[Opening Supplied records section]
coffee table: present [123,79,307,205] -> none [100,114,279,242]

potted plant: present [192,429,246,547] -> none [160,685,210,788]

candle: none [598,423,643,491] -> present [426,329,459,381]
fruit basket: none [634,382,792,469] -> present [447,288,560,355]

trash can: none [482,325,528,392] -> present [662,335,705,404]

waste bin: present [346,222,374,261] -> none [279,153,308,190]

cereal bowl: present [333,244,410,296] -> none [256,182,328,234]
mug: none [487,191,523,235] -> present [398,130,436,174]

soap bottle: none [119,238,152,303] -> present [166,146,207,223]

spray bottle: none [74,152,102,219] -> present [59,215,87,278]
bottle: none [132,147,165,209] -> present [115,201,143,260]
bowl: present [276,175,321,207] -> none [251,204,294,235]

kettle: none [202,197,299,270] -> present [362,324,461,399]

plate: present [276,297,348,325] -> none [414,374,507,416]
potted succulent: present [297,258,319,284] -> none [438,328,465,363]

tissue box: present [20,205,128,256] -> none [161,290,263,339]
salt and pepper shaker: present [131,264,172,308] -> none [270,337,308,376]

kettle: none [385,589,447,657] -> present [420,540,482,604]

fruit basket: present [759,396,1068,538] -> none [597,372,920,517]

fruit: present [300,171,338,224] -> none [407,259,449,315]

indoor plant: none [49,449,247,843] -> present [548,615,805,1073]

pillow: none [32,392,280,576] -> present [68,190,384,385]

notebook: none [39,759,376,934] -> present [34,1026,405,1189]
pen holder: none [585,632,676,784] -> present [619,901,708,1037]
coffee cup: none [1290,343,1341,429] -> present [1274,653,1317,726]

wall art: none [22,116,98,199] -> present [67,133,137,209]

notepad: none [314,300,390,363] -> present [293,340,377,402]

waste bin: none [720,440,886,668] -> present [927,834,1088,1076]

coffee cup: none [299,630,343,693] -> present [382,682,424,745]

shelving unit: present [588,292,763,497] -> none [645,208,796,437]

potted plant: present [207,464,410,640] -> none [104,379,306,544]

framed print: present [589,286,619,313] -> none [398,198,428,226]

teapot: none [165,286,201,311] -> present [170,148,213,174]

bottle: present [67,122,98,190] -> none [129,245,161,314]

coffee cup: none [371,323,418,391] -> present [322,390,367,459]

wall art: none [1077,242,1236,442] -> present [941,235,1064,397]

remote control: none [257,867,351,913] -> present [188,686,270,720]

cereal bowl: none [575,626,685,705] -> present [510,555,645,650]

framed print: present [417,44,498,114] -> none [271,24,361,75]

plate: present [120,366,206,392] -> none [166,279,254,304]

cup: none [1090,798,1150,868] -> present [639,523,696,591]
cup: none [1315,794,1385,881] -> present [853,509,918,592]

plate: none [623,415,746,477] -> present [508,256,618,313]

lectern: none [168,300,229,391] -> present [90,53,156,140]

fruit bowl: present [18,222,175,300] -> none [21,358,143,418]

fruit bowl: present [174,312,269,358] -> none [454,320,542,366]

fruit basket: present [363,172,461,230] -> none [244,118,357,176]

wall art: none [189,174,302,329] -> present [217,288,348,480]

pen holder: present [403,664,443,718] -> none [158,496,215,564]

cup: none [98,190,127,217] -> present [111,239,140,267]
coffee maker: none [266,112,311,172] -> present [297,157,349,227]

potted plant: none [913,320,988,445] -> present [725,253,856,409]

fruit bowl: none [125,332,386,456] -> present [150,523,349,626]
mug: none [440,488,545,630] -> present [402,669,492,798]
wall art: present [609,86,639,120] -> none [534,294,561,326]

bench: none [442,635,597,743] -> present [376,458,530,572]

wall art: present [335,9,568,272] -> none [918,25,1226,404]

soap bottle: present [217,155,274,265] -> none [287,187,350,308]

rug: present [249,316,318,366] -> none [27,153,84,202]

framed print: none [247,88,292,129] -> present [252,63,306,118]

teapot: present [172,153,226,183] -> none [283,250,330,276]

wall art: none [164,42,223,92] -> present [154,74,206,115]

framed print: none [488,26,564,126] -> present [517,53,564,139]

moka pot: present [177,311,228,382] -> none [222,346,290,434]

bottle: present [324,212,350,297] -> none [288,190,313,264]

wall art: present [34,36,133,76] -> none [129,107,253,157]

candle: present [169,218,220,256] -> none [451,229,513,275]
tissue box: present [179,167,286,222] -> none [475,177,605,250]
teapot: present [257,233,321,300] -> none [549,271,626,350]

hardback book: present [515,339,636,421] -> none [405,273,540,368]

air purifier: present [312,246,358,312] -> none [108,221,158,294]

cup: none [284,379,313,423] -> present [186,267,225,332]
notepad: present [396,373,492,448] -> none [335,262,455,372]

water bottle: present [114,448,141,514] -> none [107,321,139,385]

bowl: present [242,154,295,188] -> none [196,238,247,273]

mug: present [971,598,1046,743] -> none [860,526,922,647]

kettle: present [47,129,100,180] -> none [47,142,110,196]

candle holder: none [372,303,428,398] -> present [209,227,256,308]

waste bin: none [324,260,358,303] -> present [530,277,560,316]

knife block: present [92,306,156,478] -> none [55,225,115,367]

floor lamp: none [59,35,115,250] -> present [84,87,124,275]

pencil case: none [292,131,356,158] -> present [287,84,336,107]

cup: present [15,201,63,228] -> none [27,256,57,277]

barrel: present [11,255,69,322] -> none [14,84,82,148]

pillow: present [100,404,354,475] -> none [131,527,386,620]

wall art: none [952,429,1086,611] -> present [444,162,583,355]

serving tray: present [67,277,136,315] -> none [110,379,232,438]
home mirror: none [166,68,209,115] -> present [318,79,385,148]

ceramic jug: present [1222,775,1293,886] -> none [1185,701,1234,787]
[Closing Supplied records section]
### Exercise requirements
From the data above, output exactly the lines between the one containing "coffee maker: none" and the one containing "mug: none [440,488,545,630]", counting both of them.

### Task solution
coffee maker: none [266,112,311,172] -> present [297,157,349,227]

potted plant: none [913,320,988,445] -> present [725,253,856,409]

fruit bowl: none [125,332,386,456] -> present [150,523,349,626]
mug: none [440,488,545,630] -> present [402,669,492,798]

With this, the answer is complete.